# [TASK GOAL]
Check every line of the material for the word "plastic". Copy those that have it.

# [DATASET]
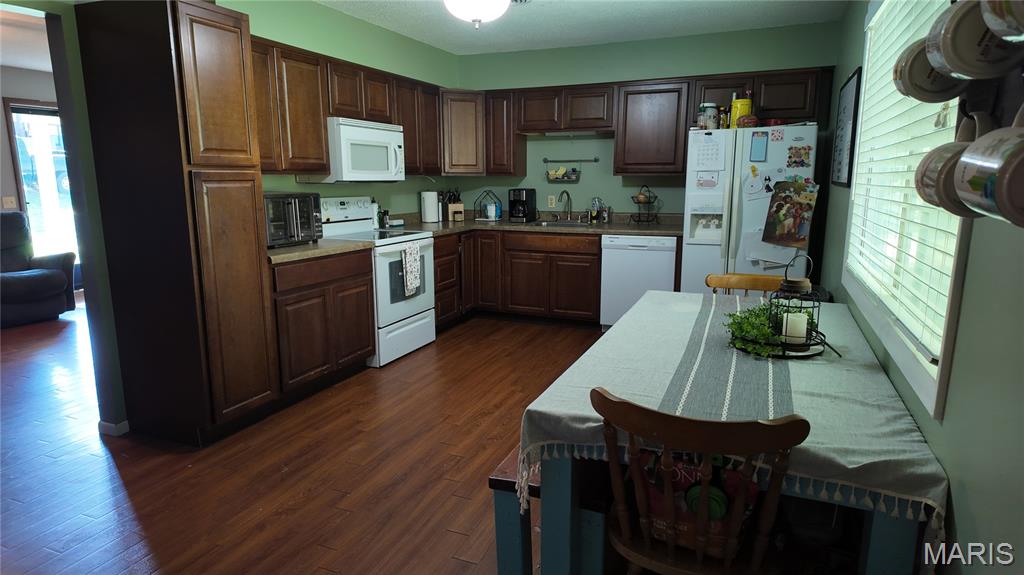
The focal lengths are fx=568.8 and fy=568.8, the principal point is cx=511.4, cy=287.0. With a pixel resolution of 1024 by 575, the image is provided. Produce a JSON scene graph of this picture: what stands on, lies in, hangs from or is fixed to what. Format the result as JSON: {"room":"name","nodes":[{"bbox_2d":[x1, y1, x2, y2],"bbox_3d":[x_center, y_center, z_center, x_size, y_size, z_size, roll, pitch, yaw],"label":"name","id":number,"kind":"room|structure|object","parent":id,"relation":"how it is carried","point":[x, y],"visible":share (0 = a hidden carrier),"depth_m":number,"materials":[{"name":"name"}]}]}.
{"room":"kitchen","nodes":[
{"label":"kitchen","id":0,"kind":"room"},
{"bbox_2d":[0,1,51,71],"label":"far room ceiling","id":1,"kind":"structure","parent":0,"point":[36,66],"depth_m":4.80,"materials":[{"name":"white paint"}]},
{"bbox_2d":[0,65,57,240],"bbox_3d":[-5.552,-0.981,5.634,0.156,2.484,5.165,4,12,22],"label":"far room wall","id":2,"kind":"structure","parent":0,"point":[4,126],"depth_m":6.07,"materials":[{"name":"paint"}]},
{"bbox_2d":[1,195,16,208],"bbox_3d":[-5.198,-0.879,5.877,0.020,0.120,0.105,4,12,22],"label":"light switch","id":3,"kind":"object","parent":2,"relation":"attached to","point":[8,201],"visible":0.98,"depth_m":5.87,"materials":[{"name":"white plastic"}]},
{"bbox_2d":[4,98,79,261],"bbox_3d":[-5.052,-0.983,6.545,0.114,2.094,1.095,4,12,22],"label":"glass door","id":4,"kind":"structure","parent":2,"relation":"in","point":[24,194],"depth_m":6.27,"materials":[{"name":"glass"}]},
{"bbox_2d":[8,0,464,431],"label":"left wall","id":5,"kind":"structure","parent":0,"point":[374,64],"depth_m":3.37,"materials":[{"name":"green paint"}]},
{"bbox_2d":[98,419,128,436],"bbox_3d":[-2.120,0.742,3.053,0.132,0.069,0.213,4,12,22],"label":"baseboard","id":6,"kind":"structure","parent":5,"relation":"attached to","point":[124,424],"depth_m":3.01,"materials":[{"name":"white paint"}]},
{"bbox_2d":[250,34,447,178],"bbox_3d":[-1.222,-1.237,4.247,0.344,0.760,2.500,4,12,22],"label":"upper cabinet run","id":7,"kind":"object","parent":5,"relation":"attached to","point":[324,115],"visible":0.59,"depth_m":3.83,"materials":[{"name":"brown wood"}]},
{"bbox_2d":[311,117,406,182],"bbox_3d":[-1.154,-1.001,4.239,0.457,0.431,0.747,4,12,22],"label":"microwave","id":8,"kind":"object","parent":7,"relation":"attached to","point":[382,134],"visible":0.84,"depth_m":4.04,"materials":[{"name":"white metal"}]},
{"bbox_2d":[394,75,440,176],"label":"upper cabinet","id":9,"kind":"object","parent":5,"relation":"attached to","point":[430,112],"visible":0.59,"depth_m":4.84,"materials":[{"name":"brown wood"}]},
{"bbox_2d":[0,300,606,574],"bbox_3d":[-2.230,0.714,3.607,8.665,0.080,8.051,4,12,22],"label":"floor","id":10,"kind":"structure","parent":0,"point":[119,488],"depth_m":2.64,"materials":[{"name":"brown wood"}]},
{"bbox_2d":[0,211,76,327],"bbox_3d":[-4.865,-0.181,5.341,1.050,1.003,0.987,4,12,22],"label":"recliner","id":11,"kind":"object","parent":10,"relation":"on","point":[47,274],"visible":0.98,"depth_m":5.40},
{"bbox_2d":[72,0,278,446],"bbox_3d":[-1.664,-0.310,2.930,0.630,2.149,0.487,4,12,22],"label":"pantry cabinet","id":12,"kind":"object","parent":10,"relation":"on","point":[243,150],"visible":0.99,"depth_m":2.73,"materials":[{"name":"brown wood"}]},
{"bbox_2d":[269,247,376,401],"bbox_3d":[-1.392,0.205,3.678,0.607,0.878,0.888,4,12,22],"label":"base cabinet","id":13,"kind":"object","parent":10,"relation":"on","point":[367,345],"visible":0.52,"depth_m":3.47,"materials":[{"name":"brown wood"}]},
{"bbox_2d":[266,238,374,264],"bbox_3d":[-1.371,-0.245,3.572,0.640,0.042,0.841,4,12,22],"label":"countertop","id":14,"kind":"structure","parent":13,"relation":"on","point":[295,249],"depth_m":3.46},
{"bbox_2d":[263,192,322,246],"bbox_3d":[-1.485,-0.431,3.593,0.399,0.314,0.504,4,12,22],"label":"toaster oven","id":15,"kind":"object","parent":14,"relation":"on","point":[274,219],"visible":0.6,"depth_m":3.50,"materials":[{"name":"metal"}]},
{"bbox_2d":[319,196,436,366],"bbox_3d":[-1.020,-0.082,4.358,0.698,1.187,0.756,4,12,22],"label":"stove","id":16,"kind":"object","parent":10,"relation":"on","point":[397,245],"visible":0.59,"depth_m":4.22,"materials":[{"name":"white metal"}]},
{"bbox_2d":[401,240,421,296],"bbox_3d":[-0.733,-0.139,4.183,0.050,0.384,0.223,4,12,22],"label":"dish towel","id":17,"kind":"object","parent":16,"relation":"hanging from","point":[415,272],"visible":0.99,"depth_m":4.15,"materials":[{"name":"white fabric"}]},
{"bbox_2d":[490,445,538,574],"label":"bench","id":18,"kind":"object","parent":10,"relation":"on","point":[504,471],"visible":0.29,"depth_m":1.78,"materials":[{"name":"blue wood"}]},
{"bbox_2d":[437,230,606,327],"bbox_3d":[0.112,-0.119,5.364,1.481,0.863,0.673,4,12,22],"label":"base cabinets","id":19,"kind":"object","parent":10,"relation":"on","point":[593,254],"visible":0.58,"depth_m":5.07,"materials":[{"name":"brown wood"}]},
{"bbox_2d":[389,211,682,236],"bbox_3d":[0.204,-0.587,5.235,2.769,0.133,1.051,4,12,22],"label":"countertop","id":20,"kind":"structure","parent":19,"relation":"on","point":[602,230],"depth_m":5.08,"materials":[{"name":"stone"}]},
{"bbox_2d":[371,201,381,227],"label":"bottle","id":21,"kind":"object","parent":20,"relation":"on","point":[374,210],"visible":0.89,"depth_m":4.73,"materials":[{"name":"white"}]},
{"bbox_2d":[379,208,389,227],"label":"bottle","id":22,"kind":"object","parent":20,"relation":"on","point":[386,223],"visible":0.98,"depth_m":4.80,"materials":[{"name":"glass"}]},
{"bbox_2d":[420,190,439,222],"bbox_3d":[-0.775,-0.776,5.361,0.160,0.320,0.158,4,12,22],"label":"paper towel roll","id":23,"kind":"object","parent":20,"relation":"on","point":[426,212],"visible":0.99,"depth_m":5.30,"materials":[{"name":"white paper"}]},
{"bbox_2d":[444,189,464,221],"bbox_3d":[-0.576,-0.819,5.603,0.132,0.321,0.227,-5,12,-26],"label":"knife block","id":24,"kind":"object","parent":20,"relation":"on","point":[450,210],"visible":0.99,"depth_m":5.56,"materials":[{"name":"brown wood"}]},
{"bbox_2d":[475,189,502,220],"bbox_3d":[-0.227,-0.819,5.664,0.260,0.294,0.214,4,12,22],"label":"wire rack","id":25,"kind":"object","parent":20,"relation":"on","point":[491,218],"visible":1,"depth_m":5.63,"materials":[{"name":"black metal"}]},
{"bbox_2d":[508,188,535,222],"bbox_3d":[0.099,-0.802,5.524,0.203,0.312,0.285,4,12,22],"label":"coffee maker","id":26,"kind":"object","parent":20,"relation":"on","point":[523,203],"visible":0.99,"depth_m":5.45,"materials":[{"name":"black plastic"}]},
{"bbox_2d":[528,218,592,227],"bbox_3d":[0.471,-0.499,5.205,0.611,0.165,0.454,4,12,22],"label":"sink","id":27,"kind":"object","parent":20,"relation":"in","point":[560,223],"visible":0.39,"depth_m":5.34,"materials":[{"name":"silver metal"}]},
{"bbox_2d":[557,190,572,219],"bbox_3d":[0.521,-0.782,5.447,0.133,0.293,0.232,4,12,22],"label":"faucet","id":28,"kind":"object","parent":20,"relation":"on","point":[567,194],"visible":0.99,"depth_m":5.51,"materials":[{"name":"silver metal"}]},
{"bbox_2d":[590,198,603,222],"bbox_3d":[0.806,-0.734,5.400,0.120,0.228,0.083,4,12,22],"label":"soap bottle","id":29,"kind":"object","parent":20,"relation":"on","point":[597,205],"visible":0.99,"depth_m":5.38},
{"bbox_2d":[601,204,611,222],"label":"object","id":30,"kind":"object","parent":20,"relation":"on","point":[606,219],"visible":0.99,"depth_m":5.30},
{"bbox_2d":[630,184,660,223],"bbox_3d":[1.197,-0.750,5.127,0.277,0.350,0.282,4,12,22],"label":"fruit basket","id":31,"kind":"object","parent":20,"relation":"on","point":[632,198],"visible":0.99,"depth_m":5.10,"materials":[{"name":"black metal"}]},
{"bbox_2d":[599,233,677,329],"bbox_3d":[1.152,-0.058,5.041,0.606,0.860,0.618,4,12,22],"label":"dishwasher","id":32,"kind":"object","parent":10,"relation":"on","point":[643,261],"visible":0.7,"depth_m":4.76,"materials":[{"name":"white metal"}]},
{"bbox_2d":[592,388,810,574],"bbox_3d":[0.471,0.645,1.495,0.469,0.849,0.479,4,12,22],"label":"wooden chair","id":33,"kind":"object","parent":10,"relation":"on","point":[671,552],"visible":0.97,"depth_m":1.32,"materials":[{"name":"brown wood"}]},
{"bbox_2d":[636,449,758,554],"bbox_3d":[0.480,0.530,1.501,0.341,0.268,0.145,4,12,22],"label":"bag","id":34,"kind":"object","parent":33,"relation":"on","point":[680,473],"visible":0.45,"depth_m":1.45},
{"bbox_2d":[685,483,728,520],"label":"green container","id":35,"kind":"object","parent":34,"relation":"in","point":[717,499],"visible":0.63,"depth_m":1.42,"materials":[{"name":"green"}]},
{"bbox_2d":[521,289,949,574],"bbox_3d":[0.797,0.495,2.150,0.969,0.603,1.750,4,12,22],"label":"dining table","id":36,"kind":"object","parent":10,"relation":"on","point":[876,546],"visible":0.64,"depth_m":1.58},
{"bbox_2d":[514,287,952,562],"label":"tablecloth","id":37,"kind":"object","parent":36,"relation":"on","point":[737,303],"visible":0.51,"depth_m":1.61,"materials":[{"name":"fabric"}]},
{"bbox_2d":[658,292,793,424],"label":"table runner","id":38,"kind":"object","parent":37,"relation":"on","point":[710,360],"visible":0.8,"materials":[{"name":"grey fabric"}]},
{"bbox_2d":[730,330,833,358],"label":"tray","id":39,"kind":"object","parent":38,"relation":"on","point":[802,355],"visible":0.4,"depth_m":1.92,"materials":[{"name":"black metal"}]},
{"bbox_2d":[723,302,783,356],"bbox_3d":[0.887,0.135,2.021,0.235,0.142,0.328,4,12,22],"label":"green plant","id":40,"kind":"object","parent":39,"relation":"on","point":[765,329],"visible":0.65,"depth_m":1.97,"materials":[{"name":"green plant"}]},
{"bbox_2d":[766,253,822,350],"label":"lantern","id":41,"kind":"object","parent":39,"relation":"on","point":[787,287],"visible":0.78,"depth_m":1.95,"materials":[{"name":"black metal"}]},
{"bbox_2d":[781,311,809,343],"bbox_3d":[0.990,0.137,1.992,0.084,0.093,0.082,4,12,22],"label":"candle","id":42,"kind":"object","parent":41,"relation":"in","point":[804,325],"visible":0.9,"depth_m":1.96,"materials":[{"name":"white wax"}]},
{"bbox_2d":[703,273,783,295],"bbox_3d":[1.187,0.380,2.871,0.463,0.835,0.492,4,12,22],"label":"wooden chair","id":43,"kind":"object","parent":10,"relation":"on","point":[730,278],"visible":0.17,"depth_m":3.00,"materials":[{"name":"brown wood"}]},
{"bbox_2d":[682,124,818,292],"bbox_3d":[1.869,-0.400,4.556,0.864,1.714,0.795,4,12,22],"label":"refrigerator","id":44,"kind":"object","parent":10,"relation":"on","point":[749,214],"visible":0.59,"depth_m":4.22,"materials":[{"name":"white metal"}]},
{"bbox_2d":[694,169,720,189],"bbox_3d":[1.491,-0.812,4.321,0.173,0.143,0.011,4,12,22],"label":"paper note","id":45,"kind":"object","parent":44,"relation":"attached to","point":[699,179],"visible":0.99,"depth_m":4.32,"materials":[{"name":"white paper"}]},
{"bbox_2d":[698,102,718,129],"bbox_3d":[1.524,-1.320,4.411,0.127,0.208,0.123,4,12,22],"label":"jar","id":46,"kind":"object","parent":44,"relation":"on","point":[711,110],"visible":0.94,"depth_m":4.37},
{"bbox_2d":[692,135,727,170],"bbox_3d":[1.495,-1.004,4.299,0.228,0.263,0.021,4,12,22],"label":"paper","id":47,"kind":"object","parent":44,"relation":"attached to","point":[711,152],"visible":0.99,"depth_m":4.30,"materials":[{"name":"white paper"}]},
{"bbox_2d":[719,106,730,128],"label":"bottle","id":48,"kind":"object","parent":44,"relation":"on","point":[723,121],"visible":0.85,"depth_m":4.36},
{"bbox_2d":[730,91,752,127],"bbox_3d":[1.780,-1.354,4.409,0.149,0.254,0.145,4,12,22],"label":"yellow container","id":49,"kind":"object","parent":44,"relation":"on","point":[736,110],"visible":0.72,"depth_m":4.36,"materials":[{"name":"yellow plastic"}]},
{"bbox_2d":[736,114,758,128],"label":"bowl","id":50,"kind":"object","parent":44,"relation":"on","point":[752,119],"visible":0.92,"depth_m":4.21,"materials":[{"name":"red"}]},
{"bbox_2d":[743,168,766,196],"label":"paper","id":51,"kind":"object","parent":44,"relation":"attached to","point":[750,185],"visible":0.99,"depth_m":4.15,"materials":[{"name":"white paper"}]},
{"bbox_2d":[749,130,768,160],"bbox_3d":[1.772,-1.012,4.074,0.113,0.204,0.024,4,12,22],"label":"notepad","id":52,"kind":"object","parent":44,"relation":"attached to","point":[758,139],"visible":0.99,"depth_m":4.07,"materials":[{"name":"blue paper"}]},
{"bbox_2d":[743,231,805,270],"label":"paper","id":53,"kind":"object","parent":44,"relation":"attached to","point":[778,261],"visible":0.63,"depth_m":4.16,"materials":[{"name":"white paper"}]},
{"bbox_2d":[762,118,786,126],"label":"red bowl","id":54,"kind":"object","parent":44,"relation":"on","point":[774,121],"visible":0.65,"depth_m":4.28,"materials":[{"name":"red"}]},
{"bbox_2d":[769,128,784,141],"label":"magnet","id":55,"kind":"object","parent":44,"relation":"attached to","point":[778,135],"visible":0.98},
{"bbox_2d":[761,177,817,247],"bbox_3d":[1.964,-0.524,4.036,0.363,0.488,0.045,4,12,22],"label":"picture","id":56,"kind":"object","parent":44,"relation":"attached to","point":[804,236],"visible":0.99,"depth_m":4.03,"materials":[{"name":"paper"}]},
{"bbox_2d":[786,143,812,168],"bbox_3d":[2.027,-0.918,4.014,0.162,0.165,0.014,4,12,22],"label":"photo magnet","id":57,"kind":"object","parent":44,"relation":"attached to","point":[789,157],"visible":0.98,"depth_m":4.01,"materials":[{"name":"multicoloured paper"}]},
{"bbox_2d":[310,0,849,53],"bbox_3d":[-0.327,-1.646,2.025,3.936,0.102,7.019,4,12,22],"label":"ceiling","id":58,"kind":"structure","parent":0,"point":[597,39],"depth_m":4.33,"materials":[{"name":"white paint"}]},
{"bbox_2d":[442,0,511,28],"bbox_3d":[-0.201,-1.644,3.229,0.442,0.327,0.441,4,12,22],"label":"ceiling light","id":59,"kind":"object","parent":58,"relation":"attached to","point":[474,13],"visible":0.99,"depth_m":3.17,"materials":[{"name":"white glass"}]},
{"bbox_2d":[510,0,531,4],"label":"ceiling vent","id":60,"kind":"object","parent":58,"relation":"attached to","point":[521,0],"visible":0.82,"depth_m":3.81,"materials":[{"name":"white metal"}]},
{"bbox_2d":[451,22,841,225],"bbox_3d":[1.004,-0.969,5.370,3.595,2.534,0.142,4,12,22],"label":"back wall","id":61,"kind":"structure","parent":0,"point":[611,177],"depth_m":5.21,"materials":[{"name":"green paint"}]},
{"bbox_2d":[440,88,485,175],"bbox_3d":[-0.535,-1.493,5.538,0.597,0.791,0.595,4,12,22],"label":"corner upper cabinet","id":62,"kind":"object","parent":61,"relation":"attached to","point":[469,137],"visible":0.73,"depth_m":5.33,"materials":[{"name":"brown wood"}]},
{"bbox_2d":[483,89,525,175],"bbox_3d":[-0.060,-1.478,5.500,0.316,0.782,0.338,4,12,22],"label":"upper cabinet","id":63,"kind":"object","parent":61,"relation":"attached to","point":[510,139],"visible":0.82,"depth_m":5.37,"materials":[{"name":"brown wood"}]},
{"bbox_2d":[547,195,555,207],"bbox_3d":[0.392,-0.852,5.634,0.077,0.118,0.020,4,12,22],"label":"wall outlet","id":64,"kind":"object","parent":61,"relation":"attached to","point":[552,201],"visible":0.98,"depth_m":5.63,"materials":[{"name":"plastic"}]},
{"bbox_2d":[544,159,582,182],"bbox_3d":[0.557,-1.130,5.496,0.516,0.223,0.104,4,12,22],"label":"wall basket","id":65,"kind":"object","parent":61,"relation":"attached to","point":[573,170],"visible":0.99,"depth_m":5.49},
{"bbox_2d":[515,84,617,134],"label":"upper cabinet","id":66,"kind":"object","parent":61,"relation":"attached to","point":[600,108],"visible":0.96,"depth_m":5.10,"materials":[{"name":"brown wood"}]},
{"bbox_2d":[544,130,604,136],"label":"under-cabinet light","id":67,"kind":"object","parent":66,"relation":"attached to","point":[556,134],"visible":0.89,"depth_m":5.18,"materials":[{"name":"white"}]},
{"bbox_2d":[543,157,599,162],"bbox_3d":[0.560,-1.219,5.460,0.540,0.042,0.055,4,12,22],"label":"wall rail","id":68,"kind":"object","parent":61,"relation":"attached to","point":[597,159],"visible":0.99,"depth_m":5.45,"materials":[{"name":"metal"}]},
{"bbox_2d":[473,66,826,177],"bbox_3d":[1.094,-1.391,5.031,2.960,0.776,0.371,4,12,22],"label":"upper cabinet run","id":69,"kind":"object","parent":61,"relation":"attached to","point":[619,150],"visible":0.82,"depth_m":4.89,"materials":[{"name":"brown wood"}]},
{"bbox_2d":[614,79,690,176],"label":"upper cabinet","id":70,"kind":"object","parent":61,"relation":"attached to","point":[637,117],"visible":0.96,"depth_m":4.81,"materials":[{"name":"brown wood"}]},
{"bbox_2d":[822,0,1023,572],"bbox_3d":[1.245,-0.210,1.646,0.138,2.507,6.279,4,12,22],"label":"right wall","id":71,"kind":"structure","parent":0,"point":[971,254],"depth_m":1.20,"materials":[{"name":"green paint"}]},
{"bbox_2d":[830,67,860,186],"bbox_3d":[2.036,-0.948,3.482,0.021,0.647,0.720,4,12,22],"label":"picture frame","id":72,"kind":"object","parent":71,"relation":"attached to","point":[852,86],"visible":0.99,"depth_m":3.41,"materials":[{"name":"black"}]},
{"bbox_2d":[843,1,976,420],"bbox_3d":[1.361,-0.494,1.911,0.152,1.365,1.661,4,12,22],"label":"window","id":73,"kind":"structure","parent":71,"relation":"in","point":[950,333],"depth_m":1.84,"materials":[{"name":"white"}]},
{"bbox_2d":[847,1,968,363],"bbox_3d":[1.372,-0.523,2.006,0.054,1.202,1.461,4,12,22],"label":"window blind","id":74,"kind":"object","parent":73,"relation":"attached to","point":[906,39],"visible":0.47,"depth_m":1.90,"materials":[{"name":"white plastic"}]},
{"bbox_2d":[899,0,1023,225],"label":"mug rack","id":75,"kind":"object","parent":71,"relation":"attached to","point":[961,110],"visible":0.71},
{"bbox_2d":[891,37,964,103],"bbox_3d":[0.767,-0.397,1.024,0.120,0.130,0.122,4,12,22],"label":"mug","id":76,"kind":"object","parent":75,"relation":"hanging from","point":[926,99],"visible":0.59,"depth_m":1.01,"materials":[{"name":"ceramic"}]},
{"bbox_2d":[912,139,978,217],"bbox_3d":[0.750,-0.186,0.944,0.109,0.143,0.138,4,12,22],"label":"mug","id":77,"kind":"object","parent":75,"relation":"hanging from","point":[919,188],"visible":0.52,"depth_m":0.94,"materials":[{"name":"ceramic"}]},
{"bbox_2d":[927,0,1023,80],"bbox_3d":[0.709,-0.374,0.843,0.125,0.133,0.118,4,12,22],"label":"mug","id":78,"kind":"object","parent":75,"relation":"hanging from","point":[963,72],"visible":0.91,"depth_m":0.83,"materials":[{"name":"ceramic"}]},
{"bbox_2d":[954,124,1023,225],"bbox_3d":[0.674,-0.154,0.744,0.110,0.145,0.165,4,12,22],"label":"mug","id":79,"kind":"object","parent":75,"relation":"hanging from","point":[1010,170],"visible":0.98,"depth_m":0.74,"materials":[{"name":"ceramic"}]},
{"bbox_2d":[980,0,1023,42],"bbox_3d":[0.682,-0.376,0.702,0.123,0.136,0.150,4,12,22],"label":"mug","id":80,"kind":"object","parent":75,"relation":"hanging from","point":[1023,24],"visible":0.99,"depth_m":0.73,"materials":[{"name":"ceramic"}]},
{"label":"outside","id":81,"kind":"structure","parent":0,"visible":0},
{"label":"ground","id":82,"kind":"structure","parent":81,"visible":0},
{"bbox_2d":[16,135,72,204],"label":"car","id":83,"kind":"object","parent":82,"relation":"on","point":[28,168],"visible":0.34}
]}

# [RESPONSE AREA]
{"bbox_2d":[1,195,16,208],"bbox_3d":[-5.198,-0.879,5.877,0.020,0.120,0.105,4,12,22],"label":"light switch","id":3,"kind":"object","parent":2,"relation":"attached to","point":[8,201],"visible":0.98,"depth_m":5.87,"materials":[{"name":"white plastic"}]},
{"bbox_2d":[508,188,535,222],"bbox_3d":[0.099,-0.802,5.524,0.203,0.312,0.285,4,12,22],"label":"coffee maker","id":26,"kind":"object","parent":20,"relation":"on","point":[523,203],"visible":0.99,"depth_m":5.45,"materials":[{"name":"black plastic"}]},
{"bbox_2d":[730,91,752,127],"bbox_3d":[1.780,-1.354,4.409,0.149,0.254,0.145,4,12,22],"label":"yellow container","id":49,"kind":"object","parent":44,"relation":"on","point":[736,110],"visible":0.72,"depth_m":4.36,"materials":[{"name":"yellow plastic"}]},
{"bbox_2d":[547,195,555,207],"bbox_3d":[0.392,-0.852,5.634,0.077,0.118,0.020,4,12,22],"label":"wall outlet","id":64,"kind":"object","parent":61,"relation":"attached to","point":[552,201],"visible":0.98,"depth_m":5.63,"materials":[{"name":"plastic"}]},
{"bbox_2d":[847,1,968,363],"bbox_3d":[1.372,-0.523,2.006,0.054,1.202,1.461,4,12,22],"label":"window blind","id":74,"kind":"object","parent":73,"relation":"attached to","point":[906,39],"visible":0.47,"depth_m":1.90,"materials":[{"name":"white plastic"}]},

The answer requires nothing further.